As Google and Bing are infused with AI, will platforms seek to reward publishers beyond their initial payment by delivering audiences to publisher sites? Why would platforms willingly send audiences away from their own ecosystems? Will links to publisher sites remain clearly visible and will users be incentivized to click them if the AI engine fully answered their question?  

Whether the LLMs will accurately answer user questions is a topic for another blog post, but if the answers on the AI platforms are presented as fact-checked, presented as accurate, and seem reasonably accurate to the average user, will users ever feel the need to click to the original publisher source? 

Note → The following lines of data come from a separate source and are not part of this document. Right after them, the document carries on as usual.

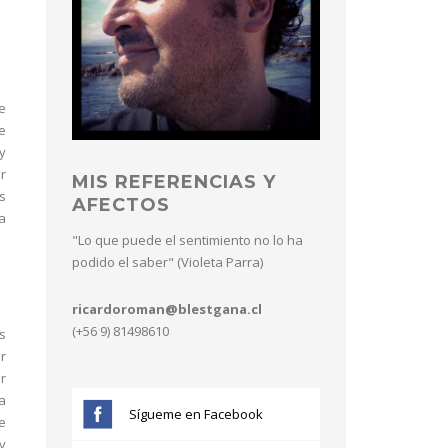
e
e
y
r
MIS REFERENCIAS Y
s
AFECTOS
a
"Lo que puede el sentimiento no lo ha
podido el saber" (Violeta Parra)
ricardoroman@blestgana.cl
(+56 9) 81498610
s
r
r
a
Sígueme en Facebook
e
y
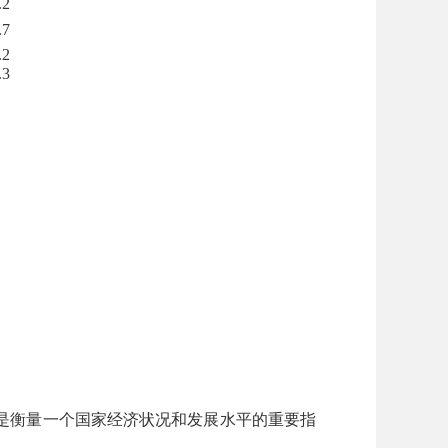
.2
.7
.2
.3
）
是衡量一个国家经济状况和发展水平的重要指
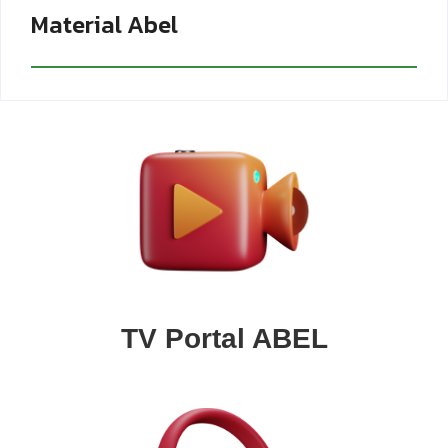
Material Abel
TV Portal ABEL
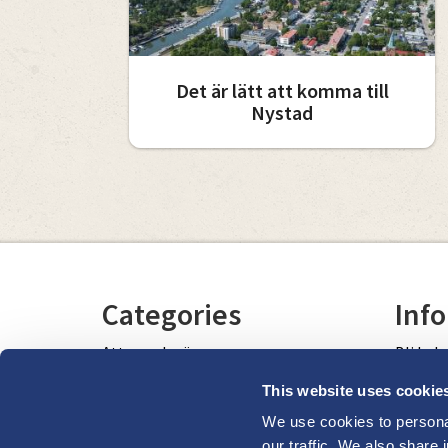
Det är lätt att komma till
Nystad
Categories
Info
Att se och göra
Bli bek
Havet och naturen
This website uses cookie
Fritidsaktiviteter och motion
We use cookies to personal
Län
our traffic. We also share 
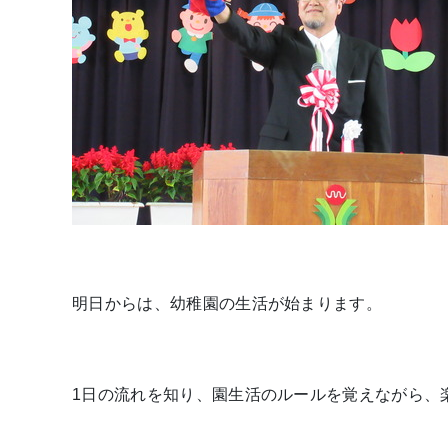
明日からは、幼稚園の生活が始まります。
1日の流れを知り、園生活のルールを覚えながら、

So far, visits from search engines have remained unchanged over the last 13 months for the average local news publisher. Google remains a dominant and consistent source of page views for many publishers. Microsoft’s Bing search engine remains relatively small for the average local news publisher as do platforms like LinkedIn and TikTok.  New products built by the platforms, consumer habits, and time will tell if the deals struck in 2023-24 hit the mark on the value exchange.  

 

A “dual mandate” is not a new concept for publishers. They need platforms to bring audiences to their sites and maximize advertising revenue opportunity. However, building direct relationships with readers undoubtedly leads to the greatest subscription revenue opportunity. Investing in core products, such as newsletters, apps, and unique content remain keys to success for reader revenue.  

The good news? LLMs, over time, will need fresh data from publishers to drive the next round of innovation and maintain their competitive advantage. When the bargain needs renewal, if platforms have been successful in monetizing audiences built on top of unique local content, publishers will have an advantage at the negotiating table.